Quoted passage:
==========
The Montopolis Bridge is a historic Parker through truss bridge in Austin, Texas. It is located in the Montopolis neighborhood where a bicycle and pedestrian walkway crosses the Colorado River in southeastern Travis County. The bridge consists of five 200-foot Parker through truss spans and four 52-foot steel I-beam approach spans resting on reinforced concrete abutments. It was added to the National Register of Historic Places on October 10, 1996.

History
On June 15, 1935, the city of Austin suffered a devastating flood along the Colorado River. The original Montopolis bridge, built by Travis County in the late 1880s, was one of five bridges washed away by the flood. The Texas Highway Department designed the current bridge and requested federal emergency relief funds from the Bureau of Public Roads to rebuild it. Work on the bridge began on February 15, 1937. The bridge was completed on February 11, 1938, by Vincennes Steel Corporation under contract to the Highway Department at a cost of nearly $232,000 ().
==========
Entries shown:
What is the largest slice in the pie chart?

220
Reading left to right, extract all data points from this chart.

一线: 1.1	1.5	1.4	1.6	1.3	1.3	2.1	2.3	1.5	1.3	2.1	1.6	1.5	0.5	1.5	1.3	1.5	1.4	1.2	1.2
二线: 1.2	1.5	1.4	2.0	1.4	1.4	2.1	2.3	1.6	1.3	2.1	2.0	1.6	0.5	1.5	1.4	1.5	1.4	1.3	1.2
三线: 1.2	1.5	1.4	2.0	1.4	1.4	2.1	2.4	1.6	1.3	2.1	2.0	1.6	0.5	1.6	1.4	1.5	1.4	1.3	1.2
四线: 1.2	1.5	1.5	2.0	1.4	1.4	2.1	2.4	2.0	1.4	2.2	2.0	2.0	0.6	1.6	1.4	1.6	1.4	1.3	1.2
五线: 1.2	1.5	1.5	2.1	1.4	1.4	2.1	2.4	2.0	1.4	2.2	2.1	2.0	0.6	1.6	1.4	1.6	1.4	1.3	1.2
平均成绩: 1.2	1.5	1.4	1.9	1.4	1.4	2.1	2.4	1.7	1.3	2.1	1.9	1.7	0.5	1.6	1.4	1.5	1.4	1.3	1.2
==========
Directions:
Revise the part of the passage on the Montopolis Bridge that opens with the words containing "The Montopolis Bridge" and closes with "October 10, 1996.", giving it again with "bicycle and pedestrian walkway" replaced by "pedestrian walkway".

Finished exercise:
The Montopolis Bridge is a historic Parker through truss bridge in Austin, Texas. It is located in the Montopolis neighborhood where a pedestrian walkway crosses the Colorado River in southeastern Travis County. The bridge consists of five 200-foot Parker through truss spans and four 52-foot steel I-beam approach spans resting on reinforced concrete abutments. It was added to the National Register of Historic Places on October 10, 1996.